Berenty Private Reserve is primarily a tourist site. The concern is with ensuring tourists have an enjoyable stay and see lots of lemurs right outside of their cabins. The few researchers who come to Berenty to work must contend with this fact.
|Invasive vine that has been very successful|
Here at Berenty, certain plants have been planted for aesthetic pleasure. For example a row of cactus was planted along the road and the edge of the forest. This seems perfectly harmless at first glance. However, the inclusion of this plant in the ecosystem does change things. Lemurs eat the cactus, birds eat it, and before you know it you have cactus popping up in the forest itself. Cactus is popping up where it shouldn’t be and where it doesn’t belong. The same is true for other plant species brought in for aesthetic pleasure: they spread everywhere and find their way into the forest. These invasive species may be more successful than native species, driving out the original inhabitants and causing extinction of native species.
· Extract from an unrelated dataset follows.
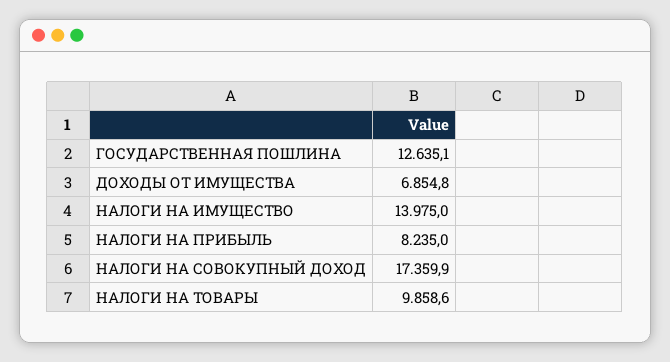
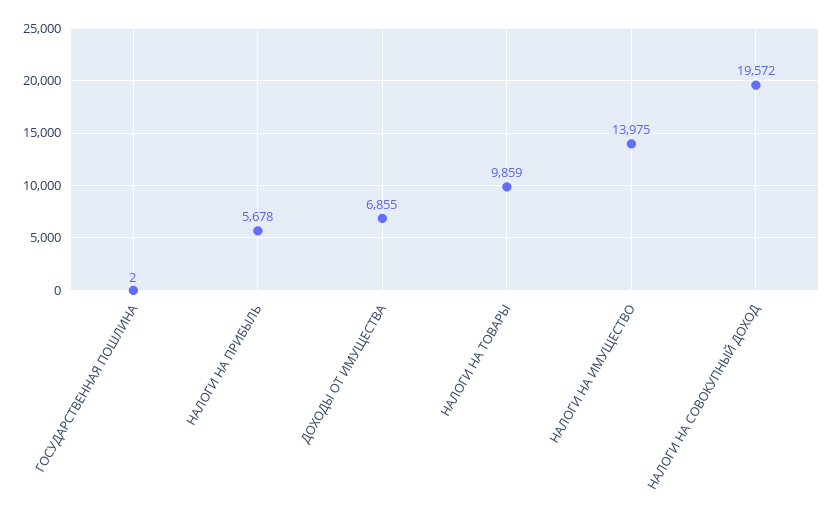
ГОСУДАРСТВЕННАЯ ПОШЛИНА: 12635.1 -> 2
НАЛОГИ НА ПРИБЫЛЬ: 8235 -> 5678
НАЛОГИ НА СОВОКУПНЫЙ ДОХОД: 17359.9 -> 19572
At least two of my three sifaka groups that I study I’ve seen eat from a species not native to this habitat. I’m doubtful it will affect my research, because I am looking to see if there are any differences between the sexes in their feeding habits. Invasive species certainly affects any researchers who come here to study diet. In fact, because of the introduced plant species and the provisioning of primates with human food that occurs at Berenty, this site could not really be used to study natural primate diet.
With the world growing smaller, humans travelling globally inadvertently bring seeds and invasive species with them. Primates and humans increasingly come into contact. Questions concerning primate diet in unnatural, altered ecosystems may be all that scientists are able to ask.